For a forthcoming review, I recently read
the third volume of Simon Callow's projected four-volume biography of Orson Welles, in which Callow says, "murky though the world it discloses may be, every frame of
Touch of Evil celebrates the art of film." I think that's exactly right, and it may be why so many of us love it -- and why it leaves many others cold.
Touch of Evil is as mannerist as a Caravaggio painting, a dazzling demonstration of style and technique that takes precedence over character, over narrative, even over the performers on screen. The movie is, again in Callow's words, "mercurial, fluid, inventive, constantly morphing stylistically in dream-like fashion." Who else but Welles could have made so much of Charlton Heston in brown-face as a Mexican cop? Who else would have scattered so many familiar faces, from Akim Tamiroff to Zsa Zsa Gabor, throughout a film without turning it into a gallery of cameos?

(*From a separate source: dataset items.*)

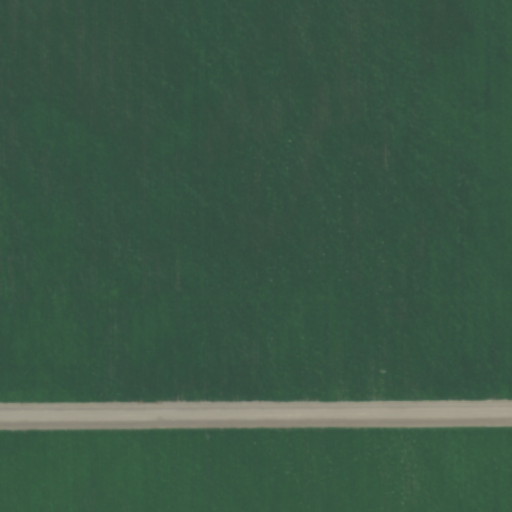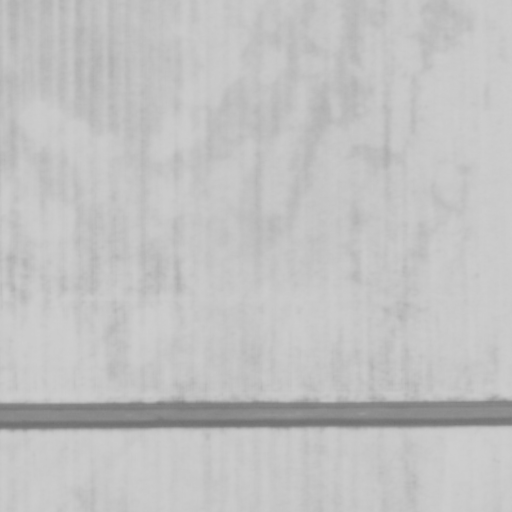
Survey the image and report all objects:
crop: (256, 255)
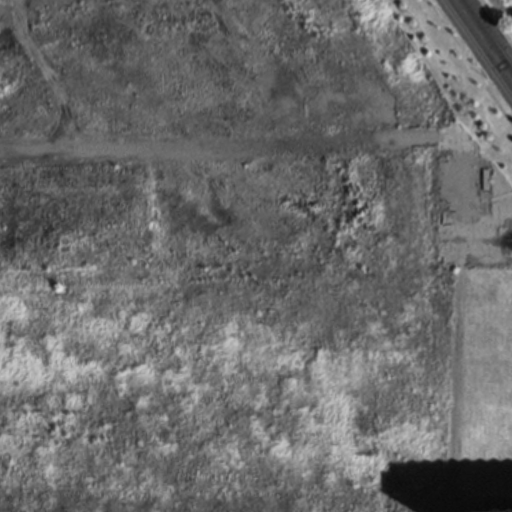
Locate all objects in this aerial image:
road: (502, 4)
road: (507, 9)
road: (495, 23)
road: (484, 39)
road: (468, 60)
road: (47, 74)
road: (219, 147)
building: (488, 510)
building: (490, 510)
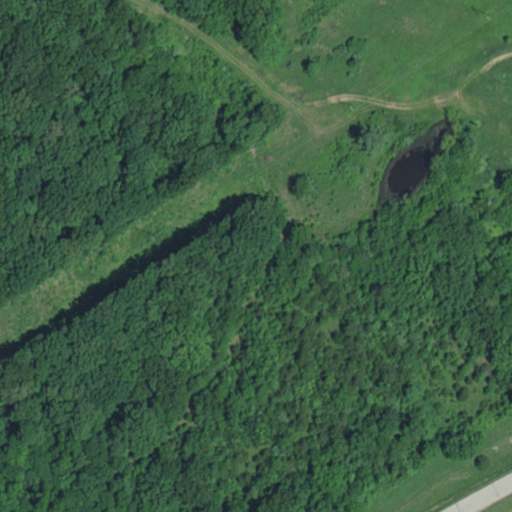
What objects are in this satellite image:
road: (487, 65)
road: (485, 498)
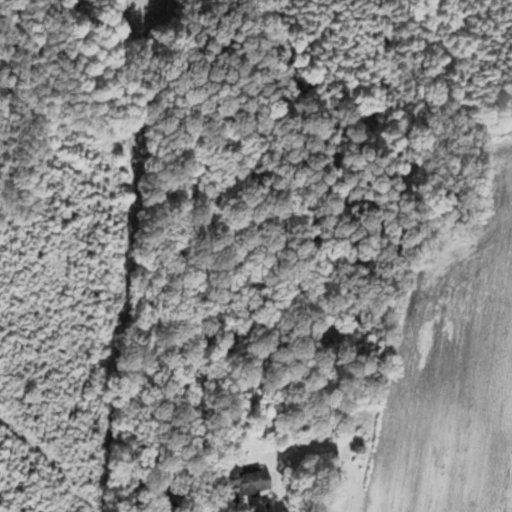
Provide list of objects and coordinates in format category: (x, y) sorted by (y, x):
building: (243, 480)
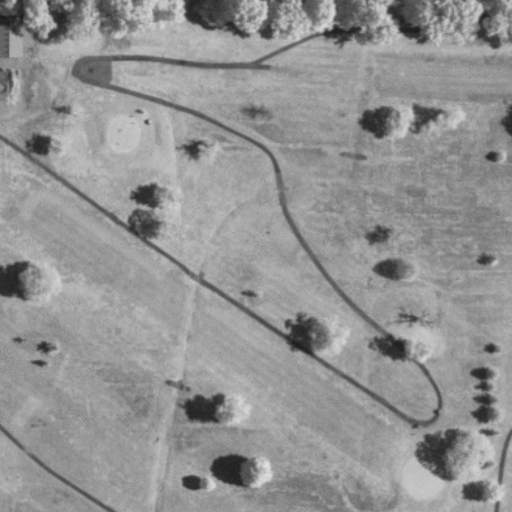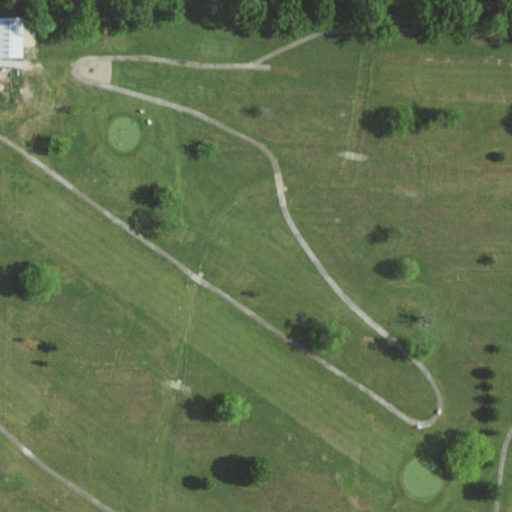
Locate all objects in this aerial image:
road: (377, 28)
building: (9, 35)
road: (129, 92)
park: (254, 262)
road: (304, 349)
road: (280, 496)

Who else would have encouraged Dennis Weaver to give such a hilariously jittery over-the-top performance? And is there a better curtain line than the one spoken by Marlene Dietrich as the bloated corpse of Hank Quinlan (Welles) lies wallowing in the canal: "He was some kind of a man.... What does it matter what you say about people?" It's a film populated by grotesques -- even the "normal" people like Vargas (Heston) and his wife (Janet Leigh) have something askew about them. The only authentic human emotion on display in the movie is that of Menzies (Joseph Calleia), whose love for Quinlan comes to such a bad end. What we see today is a restoration, made in 1998 in a laudable act of corporate responsibility by Universal, which had botched the release of the movie 40 years earlier. It follows the suggestions made by Welles himself in a 58-page memo after Universal hacked up the original release version. Among other things, the restoration removed the credits that had been superimposed over the celebrated three-minute, 20-second tracking shot that begins the film. The restoration also allows us to see Russell Metty's cinematography in pristine condition.